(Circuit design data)
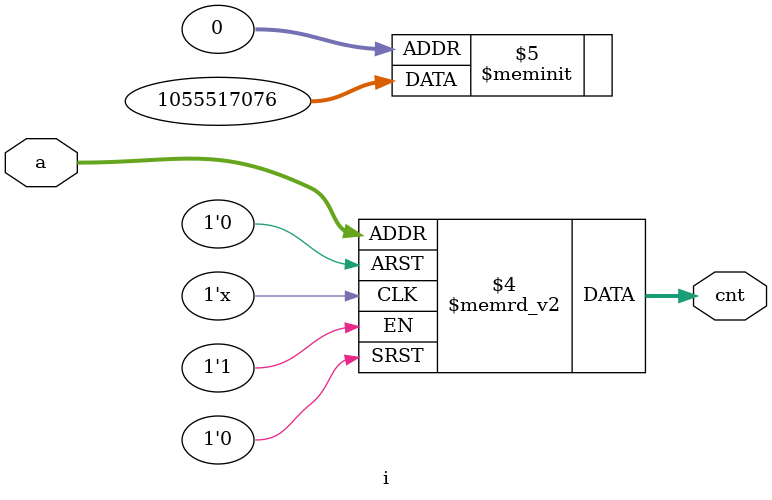
<source format=v>
module xor_cnt( 
input [127:0] a,
input [127:0] b,
output   [6:0] num
 );
 
wire [127:0] c;  
wire [32*2-1 : 0] out;
assign c=a^b;

genvar i;
generate
	for (i=0;i<32;i=i+1) begin:igen
	i i_I(
		.a(c[i*4 +: 4]),
		.cnt(out[i*2 +: 2])		
	);		
	end
endgenerate
assign num = out[1:0] + out[3:2] +out[5:4] +out[7:6] +out[9:8] +out[11:10] +out[13:12]+out[15:14]+out[17:16]+out[19:18]+out[21:20]+out[23:22]+out[25:24]+out[27:26]+out[29:28]+out[31:30]+
out[33:32] + out[35:34] +out[37:36] +out[39:38] +out[41:40] +out[43:42] +out[45:44]+out[47:46]+out[49:48]+out[51:50]+out[53:52]+out[55:54]+out[57:56]+out[59:58]+out[61:60]+out[63:62];


endmodule


module i(
input [3:0] a,
output reg [1:0] cnt
);

always@(*) begin
	case(a)
		0:cnt=0;	
		1,2,4,8:cnt=1;		
		3,5,6,9,10,12:cnt=2;		
		7,11,13,14:cnt=3;		
		15:cnt=4;		
	endcase		
end	

endmodule
</source>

WHAT IS BEING ASKED
The answer must consist of the lines from the one with "1,2,4,8:cnt=1;" through the final line of the entries above, exactly as they are, and nothing else.

ANSWER TO THIS PROBLEM
		1,2,4,8:cnt=1;		
		3,5,6,9,10,12:cnt=2;		
		7,11,13,14:cnt=3;		
		15:cnt=4;		
	endcase		
end	

endmodule
</source>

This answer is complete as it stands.